Африка была далеко-далеко. Наверное, так и нужно, думал он. Здесь самое подходящее место, чтобы опробовать план, перепроверить, довести до совершенства. Ничто не помешает, не напомнит о том, что ждет после.
Коноваленко достал из морозилки еду. Виктор решил потом взглянуть, сколько там всего порций, чтобы вычислить, как долго пробудет в этом доме.
Из собственного багажа Коноваленко извлек бутылку русской водки. Когда они сели за стол, он хотел было угостить Виктора, но тот отказался. Готовясь к работе, он выпивкой не увлекался, за целый день позволял себе разве что пару банок пива. А Коноваленко пил, и уже в этот первый вечер здорово набрался. Виктор подумал, что ему это на руку. В критической ситуации можно будет воспользоваться этой явной слабостью Коноваленко к спиртному.
От водки язык у Коноваленко развязался. И он заговорил о потерянном рае, о КГБ 60-х и 70-х годов, когда это ведомство безраздельно властвовало над советской державой, когда ни один политик не мог быть уверен, что его самые сокровенные секреты не ведомы КГБ и не зарегистрированы в досье Комитета. КГБ, думал Виктор, был вроде как вместо сонгомы в этой России, где никому не дозволялось верить в священных духов, разве только тайком. Общество, которое стремится прогнать духов, обречено смерти. Нкози у меня на родине знают об этом, и потому наших богов не подвергли апартеиду. Они живут на свободе, не скованные запретами, и всегда могли передвигаться, не страдая от унижений. Если бы наших духов отправили в дальние островные тюрьмы, а наших поющих псов прогнали в пустыню Калахари, никто из белых мужчин, женщин или детей не смог бы уцелеть в Южной Африке. Все они — и буры, и англичане — давно бы исчезли, превратились в жалкие останки, зарытые в красную землю. В прошлом, когда его предки еще открыто сражались с белыми пришельцами, воины-зулусы отрубали поверженным врагам нижнюю челюсть. Вернувшийся с победой импи нес эти челюсти убитых как трофеи, чтобы украсить ими священные врата вождя. Теперь одни только боги продолжали биться против белых, и поражения они не потерпят.

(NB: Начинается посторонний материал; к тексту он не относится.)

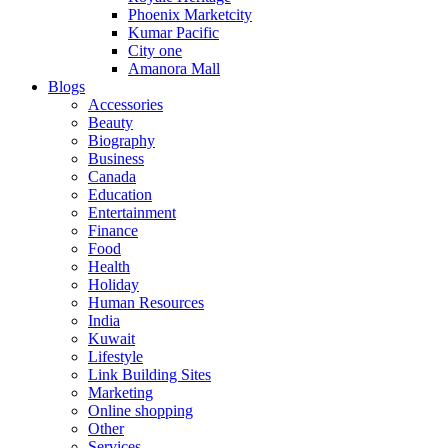
Phoenix Marketcity
Kumar Pacific
City one
Amanora Mall
Blogs
Accessories
Beauty
Biography
Business
Canada
Education
Entertainment
Finance
Food
Health
Holiday
Human Resources
India
Kuwait
Lifestyle
Link Building Sites
Marketing
Online shopping
Other
Services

Первую ночь в чужом доме Виктор Мабаша спал без сновидений. Истребил последние остатки долгого пути и, проснувшись на рассвете, чувствовал себя бодрым и отдохнувшим. Где-то поодаль храпел Коноваленко. Виктор тихонько встал, оделся и как следует осмотрел весь дом. Он и сам не знал, что ищет. Но ведь где-то непременно присутствует Ян Клейн, где-то здесь таится его бдительное око.
На чердаке, где, как ни странно, стоял легкий запах зерна, напоминавший сорго, Виктор нашел мощную радиостанцию. Он не разбирался в тонкой электронике, но был уверен: с такой аппаратурой можно вести передачи и принимать сообщения из ЮАР. Продолжив поиски, он в итоге нашел, что искал, — запертую дверь в дальнем крыле дома. За нею спрятано то, ради чего он проделал столь долгий путь.